There have also been deeply discouraging moments.

"The damage I saw that was wrought by sectarian violence was far worse than I had expected," he said.

And the loss of American life during his command has been especially hard to bear. The worst moment came with the loss of 14 soldiers in a Blackhawk helicopter crash Aug. 22.

"Every death is tragic, frankly, but our sadness is multiplied when several deaths occur as the result of a single event. . . . We lost 14 soldiers in a split second, [including] 10 troopers from a single unit scheduled to redeploy in just over a month."

At the start of the war in 2003, Petraeus commanded the air assault by the 101st Airborne Division near Mosul, and was credited for securing that city by carrying out robust "hard power" with military force and "soft power" through winning hearts and minds. Petraeus said it has been harder to find that balance during the surge, but that there are some areas of success, particularly in Baqubah.
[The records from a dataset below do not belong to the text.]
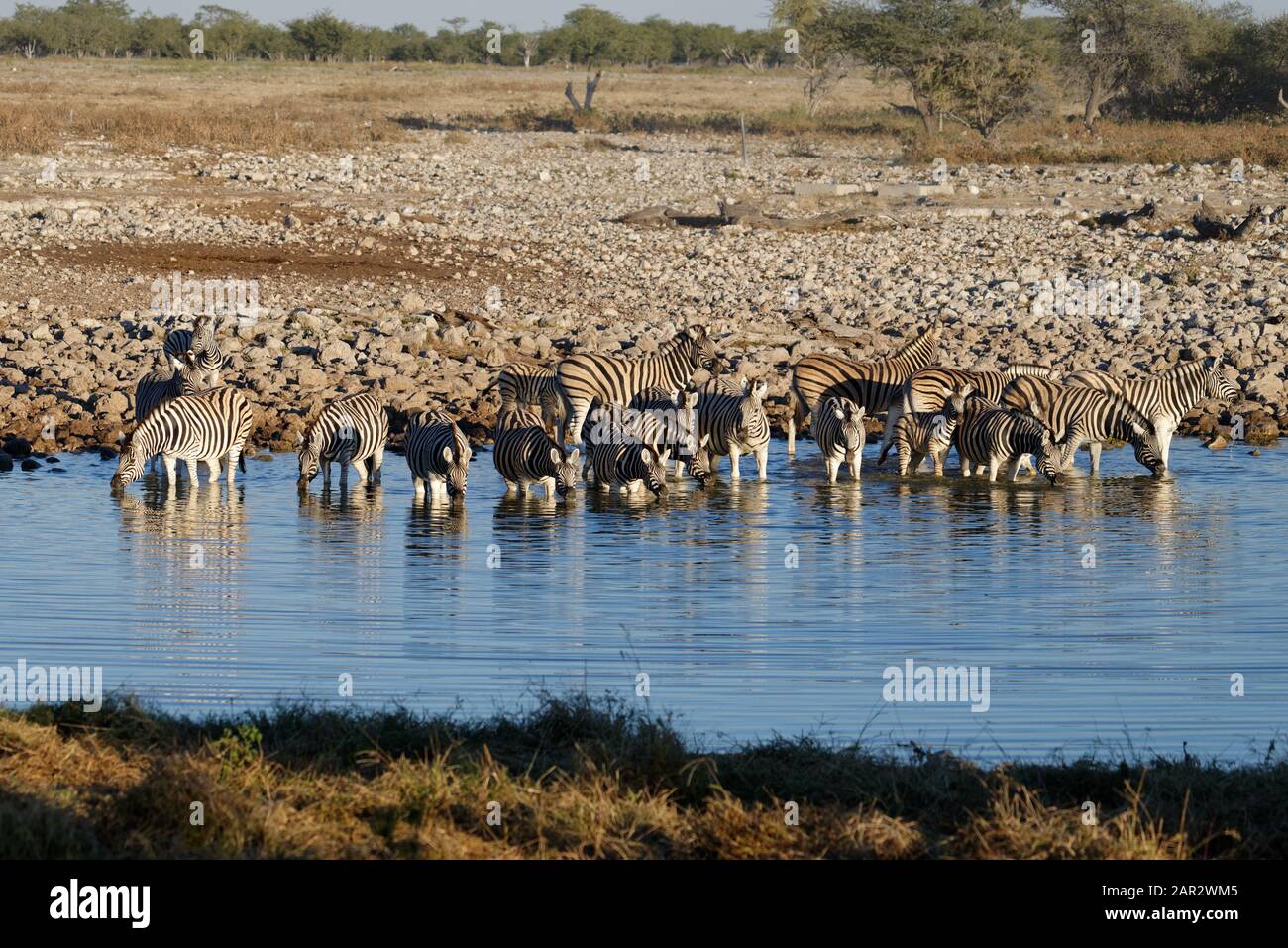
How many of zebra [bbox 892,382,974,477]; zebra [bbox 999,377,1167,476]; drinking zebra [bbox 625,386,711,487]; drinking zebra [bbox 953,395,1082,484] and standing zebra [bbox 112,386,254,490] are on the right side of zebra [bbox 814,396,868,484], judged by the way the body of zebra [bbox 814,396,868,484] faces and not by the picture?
2

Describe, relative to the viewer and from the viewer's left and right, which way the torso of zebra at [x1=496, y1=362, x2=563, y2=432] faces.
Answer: facing to the right of the viewer

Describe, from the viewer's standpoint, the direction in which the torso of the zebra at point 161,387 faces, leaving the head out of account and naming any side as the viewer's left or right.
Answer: facing to the right of the viewer

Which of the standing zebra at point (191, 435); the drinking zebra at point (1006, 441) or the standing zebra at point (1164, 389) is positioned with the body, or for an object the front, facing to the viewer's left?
the standing zebra at point (191, 435)

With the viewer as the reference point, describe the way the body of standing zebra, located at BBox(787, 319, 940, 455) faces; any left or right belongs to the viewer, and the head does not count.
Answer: facing to the right of the viewer

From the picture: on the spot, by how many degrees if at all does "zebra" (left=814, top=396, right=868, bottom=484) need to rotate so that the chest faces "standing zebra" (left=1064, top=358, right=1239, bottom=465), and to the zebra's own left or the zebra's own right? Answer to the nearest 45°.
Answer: approximately 135° to the zebra's own left

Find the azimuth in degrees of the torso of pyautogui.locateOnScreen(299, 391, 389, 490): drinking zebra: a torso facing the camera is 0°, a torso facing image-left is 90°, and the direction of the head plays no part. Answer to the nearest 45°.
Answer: approximately 45°

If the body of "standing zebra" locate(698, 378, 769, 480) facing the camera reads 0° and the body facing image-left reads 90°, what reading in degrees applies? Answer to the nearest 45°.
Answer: approximately 315°

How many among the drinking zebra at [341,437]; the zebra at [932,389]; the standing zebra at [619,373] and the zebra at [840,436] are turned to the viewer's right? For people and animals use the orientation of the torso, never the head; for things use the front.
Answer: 2

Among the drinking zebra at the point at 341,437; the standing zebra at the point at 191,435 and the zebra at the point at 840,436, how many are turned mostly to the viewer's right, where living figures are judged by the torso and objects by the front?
0

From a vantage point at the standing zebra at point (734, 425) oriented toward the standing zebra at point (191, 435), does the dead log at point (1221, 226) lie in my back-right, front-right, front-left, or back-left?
back-right

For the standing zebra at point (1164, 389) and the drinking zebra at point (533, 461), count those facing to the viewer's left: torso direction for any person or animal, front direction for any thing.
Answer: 0

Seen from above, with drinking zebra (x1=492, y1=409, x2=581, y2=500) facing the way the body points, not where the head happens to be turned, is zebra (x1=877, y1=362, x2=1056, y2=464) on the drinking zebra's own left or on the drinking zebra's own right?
on the drinking zebra's own left
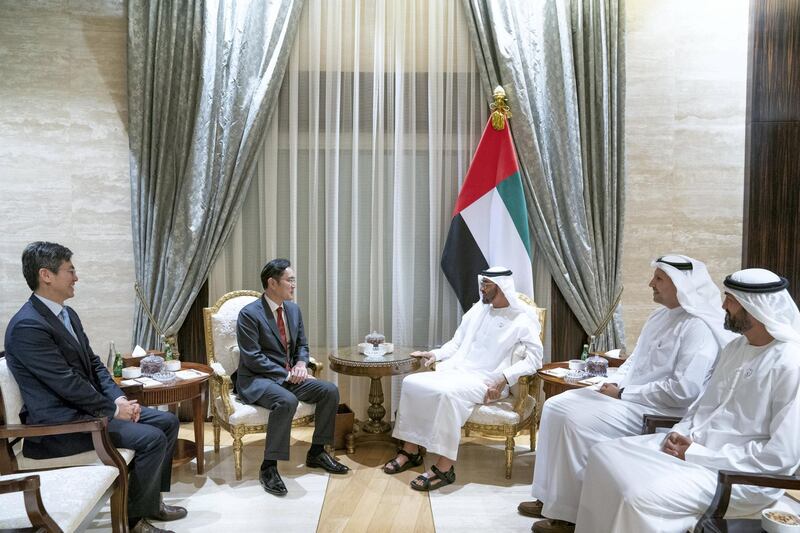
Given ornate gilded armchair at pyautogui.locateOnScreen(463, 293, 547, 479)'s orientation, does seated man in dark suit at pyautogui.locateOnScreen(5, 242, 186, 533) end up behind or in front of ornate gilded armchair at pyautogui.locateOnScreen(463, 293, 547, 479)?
in front

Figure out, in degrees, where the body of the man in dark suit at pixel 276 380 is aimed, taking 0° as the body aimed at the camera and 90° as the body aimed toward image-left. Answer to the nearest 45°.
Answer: approximately 315°

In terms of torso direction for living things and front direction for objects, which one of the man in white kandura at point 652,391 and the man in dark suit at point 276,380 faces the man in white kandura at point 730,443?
the man in dark suit

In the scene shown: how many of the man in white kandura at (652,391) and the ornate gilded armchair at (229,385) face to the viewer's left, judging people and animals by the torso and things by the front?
1

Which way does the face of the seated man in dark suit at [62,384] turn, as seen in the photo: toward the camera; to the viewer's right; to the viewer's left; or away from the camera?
to the viewer's right

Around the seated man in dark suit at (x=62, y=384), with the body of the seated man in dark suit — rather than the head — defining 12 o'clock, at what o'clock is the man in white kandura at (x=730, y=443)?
The man in white kandura is roughly at 1 o'clock from the seated man in dark suit.

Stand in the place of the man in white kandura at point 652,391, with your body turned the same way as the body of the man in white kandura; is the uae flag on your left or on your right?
on your right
He said "Al Qaeda had essentially controlled that city" for months until an operation cleared the area of the militants. Almost immediately, he said, the effort shifted gears to the political front.

Rand Beers, the president of the Washington-based National Security Network and a counterterrorism official under presidents Bill Clinton and George W. Bush, said that the limited success Petraeus highlights is serving only to delay an inevitable draw down of forces.

Speaking of Petraeus and his reputation as a military leader, Beers said, "He has brought enormous depth of knowledge and a sense of history to the task. But I am not sure that he can be successful."

Petraeus himself isn't certain of success. But he is encouraged by signs that local Iraqi citizens are increasingly seeking an active role in the securing their own neighborhoods.

"Security is increasing," he said. "In the coming months and years supportive citizens, along with Iraqi Security Forces, will be essential in establishing sustainable security across Iraq."